EXERCISE BRIEF => Restate the lines word for word, from the first line of the records through the line containing "The true estimated". Leave out the pictures and anything after that line.

RECORDS SHOWN =>
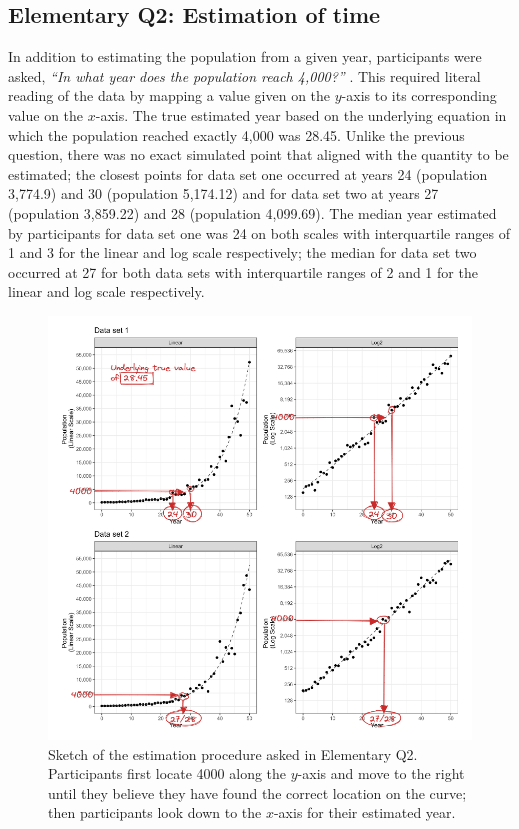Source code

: \documentclass[print]{nuthesis}
\begin{document}
\hypertarget{elementary-q2-estimation-of-time}{%
\subsection{Elementary Q2: Estimation of time}\label{elementary-q2-estimation-of-time}}

In addition to estimating the population from a given year, participants were asked, \emph{``In what year does the population reach 4,000?''} .
This required literal reading of the data by mapping a value given on the \(y\)-axis to its corresponding value on the \(x\)-axis.
The true estimated year based on the underlying equation in which the population reached exactly 4,000 was 28.45.
Unlike the previous question, there was no exact simulated point that aligned with the quantity to be estimated; the closest points for data set one occurred at years 24 (population 3,774.9) and 30 (population 5,174.12) and for data set two at years 27 (population 3,859.22) and 28 (population 4,099.69).
The median year estimated by participants for data set one was 24 on both scales with interquartile ranges of 1 and 3 for the linear and log scale respectively; the median for data set two occurred at 27 for both data sets with interquartile ranges of 2 and 1 for the linear and log scale respectively.

\begin{figure}[tbp]

{\centering \includegraphics[width=1\linewidth,]{images/03-estimation/qe2-sketch} 

}

\caption[Elementary Q2 sketch]{Sketch of the estimation procedure asked in Elementary Q2. Participants first locate 4000 along the $y$-axis and move to the right until they believe they have found the correct location on the curve; then participants look down to the $x$-axis for their estimated year.}\label{fig:qe2-sketch}
\end{figure}
\end{document}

PROBLEM SOLUTION =>
Source code

: \documentclass[print]{nuthesis}
\begin{document}
\hypertarget{elementary-q2-estimation-of-time}{%
\subsection{Elementary Q2: Estimation of time}\label{elementary-q2-estimation-of-time}}

In addition to estimating the population from a given year, participants were asked, \emph{``In what year does the population reach 4,000?''} .
This required literal reading of the data by mapping a value given on the \(y\)-axis to its corresponding value on the \(x\)-axis.
The true estimated year based on the underlying equation in which the population reached exactly 4,000 was 28.45.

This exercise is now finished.